**What to work on:** The pictures stay out; all of the data is to be printed exactly.

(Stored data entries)
====

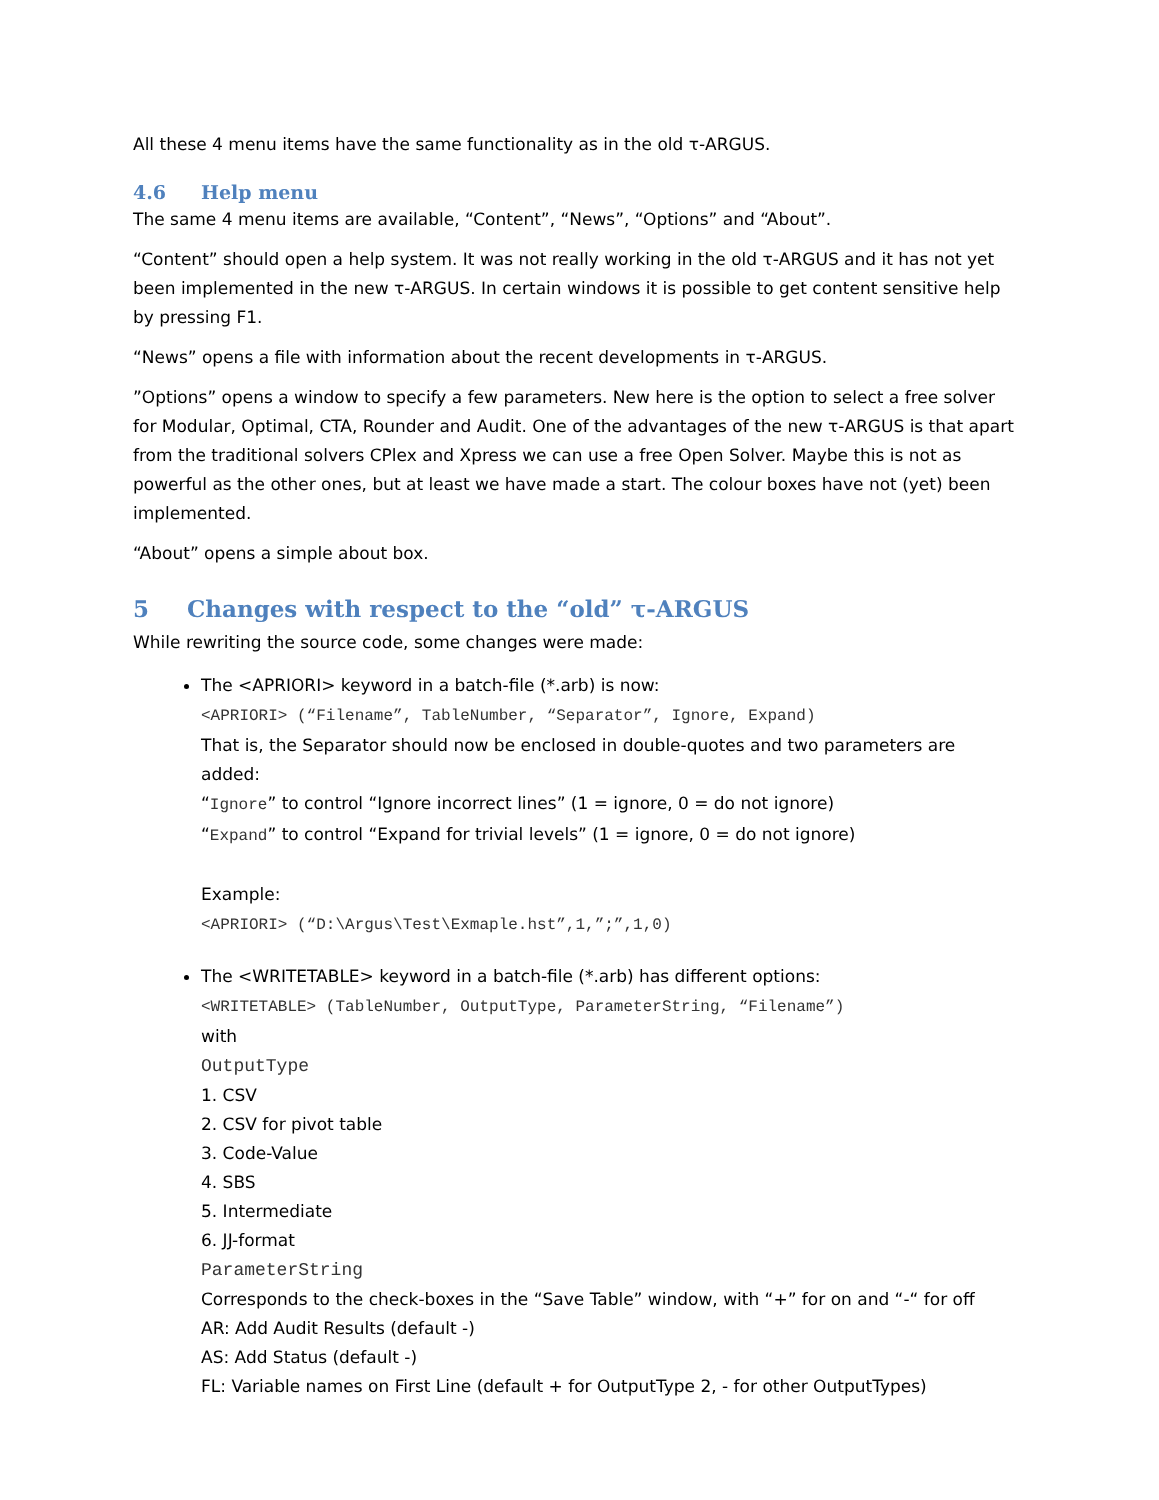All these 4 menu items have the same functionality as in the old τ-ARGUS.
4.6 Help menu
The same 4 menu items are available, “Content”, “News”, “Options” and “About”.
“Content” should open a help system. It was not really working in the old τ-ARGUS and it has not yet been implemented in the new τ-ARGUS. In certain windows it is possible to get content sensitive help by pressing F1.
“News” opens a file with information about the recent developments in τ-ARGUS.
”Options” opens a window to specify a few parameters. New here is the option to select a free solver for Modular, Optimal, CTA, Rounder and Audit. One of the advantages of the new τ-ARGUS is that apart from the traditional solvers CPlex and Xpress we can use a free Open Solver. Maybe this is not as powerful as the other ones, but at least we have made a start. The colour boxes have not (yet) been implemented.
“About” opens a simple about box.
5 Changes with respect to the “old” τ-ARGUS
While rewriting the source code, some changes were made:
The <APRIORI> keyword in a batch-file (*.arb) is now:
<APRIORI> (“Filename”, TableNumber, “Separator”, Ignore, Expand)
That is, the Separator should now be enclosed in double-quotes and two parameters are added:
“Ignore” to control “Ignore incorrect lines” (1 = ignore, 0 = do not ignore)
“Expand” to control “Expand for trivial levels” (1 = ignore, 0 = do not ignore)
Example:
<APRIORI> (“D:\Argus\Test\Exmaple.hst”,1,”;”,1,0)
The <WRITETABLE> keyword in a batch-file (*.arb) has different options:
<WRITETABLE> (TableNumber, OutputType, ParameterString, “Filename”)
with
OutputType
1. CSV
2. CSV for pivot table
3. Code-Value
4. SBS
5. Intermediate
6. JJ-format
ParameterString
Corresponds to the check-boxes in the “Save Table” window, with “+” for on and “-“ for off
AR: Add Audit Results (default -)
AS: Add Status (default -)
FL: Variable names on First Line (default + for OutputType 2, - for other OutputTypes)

====

**Finished exercise:**
All these 4 menu items have the same functionality as in the old τ-ARGUS.
4.6 Help menu
The same 4 menu items are available, “Content”, “News”, “Options” and “About”.
“Content” should open a help system. It was not really working in the old τ-ARGUS and it has not yet been implemented in the new τ-ARGUS. In certain windows it is possible to get content sensitive help by pressing F1.
“News” opens a file with information about the recent developments in τ-ARGUS.
”Options” opens a window to specify a few parameters. New here is the option to select a free solver for Modular, Optimal, CTA, Rounder and Audit. One of the advantages of the new τ-ARGUS is that apart from the traditional solvers CPlex and Xpress we can use a free Open Solver. Maybe this is not as powerful as the other ones, but at least we have made a start. The colour boxes have not (yet) been implemented.
“About” opens a simple about box.
5 Changes with respect to the “old” τ-ARGUS
While rewriting the source code, some changes were made:
The <APRIORI> keyword in a batch-file (*.arb) is now:
<APRIORI> (“Filename”, TableNumber, “Separator”, Ignore, Expand)
That is, the Separator should now be enclosed in double-quotes and two parameters are added:
“Ignore” to control “Ignore incorrect lines” (1 = ignore, 0 = do not ignore)
“Expand” to control “Expand for trivial levels” (1 = ignore, 0 = do not ignore)
Example:
<APRIORI> (“D:\Argus\Test\Exmaple.hst”,1,”;”,1,0)
The <WRITETABLE> keyword in a batch-file (*.arb) has different options:
<WRITETABLE> (TableNumber, OutputType, ParameterString, “Filename”)
with
OutputType
1. CSV
2. CSV for pivot table
3. Code-Value
4. SBS
5. Intermediate
6. JJ-format
ParameterString
Corresponds to the check-boxes in the “Save Table” window, with “+” for on and “-“ for off
AR: Add Audit Results (default -)
AS: Add Status (default -)
FL: Variable names on First Line (default + for OutputType 2, - for other OutputTypes)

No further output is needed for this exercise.